> [Activity]:
In the bakery sales case study below, transcribe the passage that begins with the words containing "Contributors to Introduction" and ends with "and best-selling days.".

━━ Exercise passage

Case Study 2: Building a Sales Report Generator — Marcus's Weekly Automation

Contributors to Introduction to Data Science

Case Study 2: Building a Sales Report Generator — Marcus's Weekly Automation

Tier 3 — Illustrative/Composite Example: Marcus and Rise & Shine Bakery are fictional. This case study illustrates how a small business owner with no programming background might use Python to automate routine data analysis. The sales figures, business decisions, and seasonal patterns described are invented for pedagogical purposes, but they reflect real patterns common in small food-service businesses.

The Situation

Marcus opens Rise & Shine Bakery at 6 AM every day. By the time he locks up at 4 PM, he's baked 15 different products, served a hundred-plus customers, and managed three employees. The last thing he wants to do at the end of the week is spend two hours in a spreadsheet, manually computing totals, averages, and best-selling days.

But he needs to. Marcus's bakery runs on thin margins — typical for food service. Knowing whether this week was better or worse than last week, which days are consistently strong or weak, and whether the numbers are trending up or down isn't optional. It's the difference between making smart purchasing decisions and guessing.

For the past year, Marcus has been doing this analysis by hand every Sunday night. He opens a spreadsheet, types in the daily sales numbers he jotted in a notebook, adds formulas, looks at the numbers, and sighs. Then he does it again next week.

This week, Marcus decides to automate the whole thing. He took a few Python lessons (he's reading this textbook, after all), and he thinks he can build something that does in 5 seconds what takes him 2 hours.

He's right. And the key is functions.

The Data

Marcus records daily sales as simple dollar amounts. Here are two weeks of data:

# Daily sales (Monday through Sunday)
week_1 = [520, 480, 610, 430, 390, 710, 550]
week_2 = [485, 510, 575, 460, 420, 680, 590]

day_names = ["Mon", "Tue", "Wed", "Thu", "Fri", "Sat", "Sun"]

His goals: 1. Compute the weekly total, daily average, best day, and worst day 2. Classify each day as "strong" (above average), "average" (within $50 of average), or "slow" (below average) 3. Compare two weeks side by side 4. Do all of this with functions so he can reuse it every week

Building Block 1: Basic Statistics

Marcus starts with the fundamentals — a function to compute basic numbers:

def weekly_stats(daily_sales):
    """Compute total, average, best, and worst for a week of sales."""

━━━━
━━ Source material

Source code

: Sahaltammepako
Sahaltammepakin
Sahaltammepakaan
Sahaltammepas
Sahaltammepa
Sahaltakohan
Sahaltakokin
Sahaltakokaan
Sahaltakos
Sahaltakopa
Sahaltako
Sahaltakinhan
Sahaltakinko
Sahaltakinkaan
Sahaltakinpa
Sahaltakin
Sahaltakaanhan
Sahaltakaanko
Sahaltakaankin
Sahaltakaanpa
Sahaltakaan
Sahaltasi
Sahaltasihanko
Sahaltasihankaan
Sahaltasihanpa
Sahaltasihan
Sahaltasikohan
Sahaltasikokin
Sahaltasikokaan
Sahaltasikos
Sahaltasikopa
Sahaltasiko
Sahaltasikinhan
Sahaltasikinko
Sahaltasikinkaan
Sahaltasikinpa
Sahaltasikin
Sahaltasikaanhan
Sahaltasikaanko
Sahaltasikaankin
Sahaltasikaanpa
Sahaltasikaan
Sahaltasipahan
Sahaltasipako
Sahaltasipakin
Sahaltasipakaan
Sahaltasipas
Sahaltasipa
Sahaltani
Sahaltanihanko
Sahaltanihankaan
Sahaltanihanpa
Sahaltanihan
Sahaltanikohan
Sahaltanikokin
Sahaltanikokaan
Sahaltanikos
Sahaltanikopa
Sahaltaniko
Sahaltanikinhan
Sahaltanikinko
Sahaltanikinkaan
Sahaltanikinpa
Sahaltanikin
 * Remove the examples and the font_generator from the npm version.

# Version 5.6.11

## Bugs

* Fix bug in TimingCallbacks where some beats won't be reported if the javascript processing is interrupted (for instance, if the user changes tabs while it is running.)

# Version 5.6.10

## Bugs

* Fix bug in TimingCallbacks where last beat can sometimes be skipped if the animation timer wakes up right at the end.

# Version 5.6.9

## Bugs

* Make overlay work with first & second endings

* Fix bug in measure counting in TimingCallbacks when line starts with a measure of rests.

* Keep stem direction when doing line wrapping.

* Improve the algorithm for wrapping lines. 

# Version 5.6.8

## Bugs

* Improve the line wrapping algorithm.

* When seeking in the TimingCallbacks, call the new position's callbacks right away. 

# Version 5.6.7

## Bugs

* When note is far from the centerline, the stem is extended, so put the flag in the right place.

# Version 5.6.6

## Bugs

━━━━

> [Response area]:
Contributors to Introduction to Data Science

Case Study 2: Building a Sales Report Generator — Marcus's Weekly Automation

Tier 3 — Illustrative/Composite Example: Marcus and Rise & Shine Bakery are fictional. This case study illustrates how a small business owner with no programming background might use Python to automate routine data analysis. The sales figures, business decisions, and seasonal patterns described are invented for pedagogical purposes, but they reflect real patterns common in small food-service businesses.

The Situation

Marcus opens Rise & Shine Bakery at 6 AM every day. By the time he locks up at 4 PM, he's baked 15 different products, served a hundred-plus customers, and managed three employees. The last thing he wants to do at the end of the week is spend two hours in a spreadsheet, manually computing totals, averages, and best-selling days.